DATA PROVIDED:
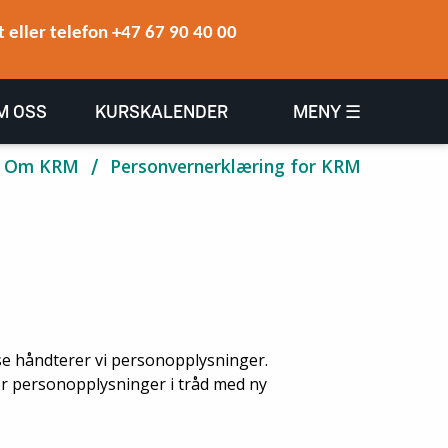
 eller telefon +47 67 90 40 00
M OSS
KURSKALENDER
MENY ☰
Om KRM
Personvernerklæring for KRM
se håndterer vi personopplysninger.
er personopplysninger i tråd med ny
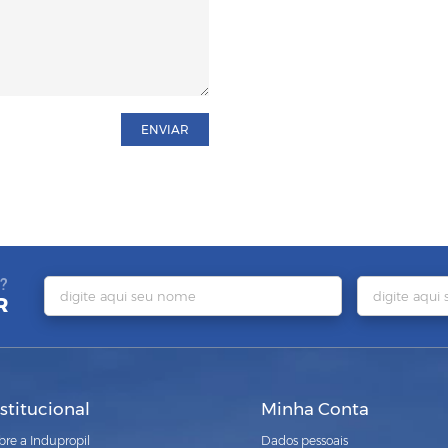
ENVIAR
?
R
nstitucional
Minha Conta
bre a Indupropil
Dados pessoais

PROBLEM STATEMENT: Every line of the listing above is to be retyped exactly, but the pictures are to be dropped.

SOLUTION FOR THIS PROBLEM:
 eller telefon +47 67 90 40 00
M OSS
KURSKALENDER
MENY ☰
Om KRM
Personvernerklæring for KRM
se håndterer vi personopplysninger.
er personopplysninger i tråd med ny
ENVIAR
?
R
nstitucional
Minha Conta
bre a Indupropil
Dados pessoais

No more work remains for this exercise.